• **Tasks to carry out**
1. From the Treasuries article, translate this sentence into Spanish: "Yields on two-, 10- and 30-year securities declined to the lowest levels since the Treasury began regular sales of the debt."
2. Reproduce word for word every row of text read from the page pictures that follow the Treasuries article, and omit the pictures themselves.

START Extracted text

Treasuries Head for Fifth Weekly Gain as Jobs Lost in November
http://www.bloomberg.com/apps/news?pid=20602007&sid=acEoj6OXn80Y&refer=govt_bonds#
By Dakin Campbell and Cordell Eddings
Dec. 5 (Bloomberg) -- Treasuries headed for a fifth week of gains, pushing yields to record lows, after a report showed U.S. employers eliminated jobs in November at the fastest pace in 34 years as the recession deepened.
Yields on two-, 10- and 30-year securities declined to the lowest levels since the Treasury began regular sales of the debt.
Three-month bill rates are 0.01 percent for a third day. Initial price gains posted following the Labor Department report were erased as traders speculated that the pace of the rally over the last seven days is unsustainable.
“People are just flocking to Treasuries,” said
Richard Schlanger, a portfolio manager at Pioneer Investments in Boston, which oversees $44 billion in fixed income. “All you can say is, ‘My God.’ Things are going to get progressively worse.”
Two-year note
yields dropped to 0.77 percent, the lowest level since regular sales began in 1975. The yield rose three basis points to 0.84 percent at 12 p.m. in New York, according to BGCantor Market Data. The 1.25 percent security maturing in November 2010 rose 2/32, or 63 cents per $1,000 face value, to 100 25/32. The yield tumbled 15 basis points in the week.
The 10-year note
yield was 2.57 percent, after dropping to as low as 2.50 percent. The security is also set for a fifth weekly gain, with the yield declining 35 basis points this week.
Thirty-year yields fell 1 basis point to 3.03 percent, bringing the weekly decline to 41 basis points. The yield fell as low as 3.005 percent.
‘Extreme’ Risk Aversion
Non-farm payrolls in the U.S. shrank by 533,000 in November, the 11th month that companies have cut jobs, the Labor Department said today. That was above the 335,000 median estimate of 73 economists in a Bloomberg News survey.
Rates on Treasury bills are near zero as investors sacrifice returns to ensure the safety of their cash. U.S. debt of all maturities has returned 12.3 percent this year while the Standard % Poor’s 500 Index has lost 42 percent.
“In the short end of the Treasury curve the risk aversion is still very extreme,” said
James Demasi, a fixed-income strategist at brokerage Stifel Nicolaus & Co. in Baltimore. “Eventually you will have to have investors step out of T-Bills and into riskier assets.”

END Extracted text
START Data records

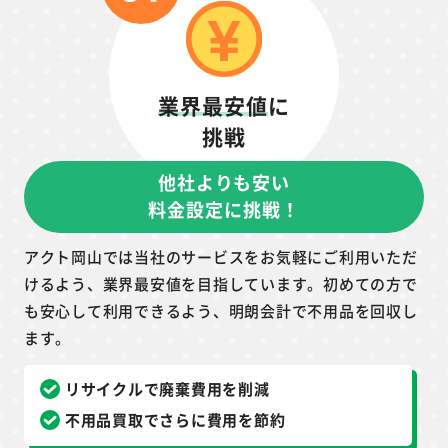
業界最安値
に
挑戦
他社よりも安い
料金設定に挑戦！
アクト岡山では当社のサービスをお気軽にご利用いただ
けるよう、業界最安値を目指しています。初めての方で
も安心して利用できるよう、明朗会計で不用品を回収し
ます。
リサイクルで廃棄費用を削減
不用品買取でさらに費用を節約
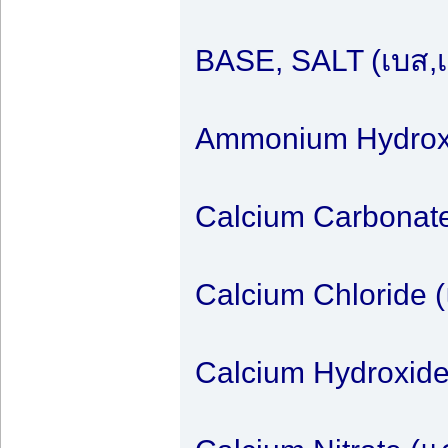
BASE, SALT (เบส,เ
Ammonium Hydroxi
Calcium Carbonat
Calcium Chloride 
Calcium Hydroxid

END Data records

• **Your written answers**
1. Los rendimientos de los títulos a dos, 10 y 30 años cayeron a los niveles más bajos desde que el Tesoro comenzó a realizar ventas regulares de esa deuda.

2.
業界最安値
に
挑戦
他社よりも安い
料金設定に挑戦！
アクト岡山では当社のサービスをお気軽にご利用いただ
けるよう、業界最安値を目指しています。初めての方で
も安心して利用できるよう、明朗会計で不用品を回収し
ます。
リサイクルで廃棄費用を削減
不用品買取でさらに費用を節約
BASE, SALT (เบส,เ
Ammonium Hydroxi
Calcium Carbonat
Calcium Chloride 
Calcium Hydroxid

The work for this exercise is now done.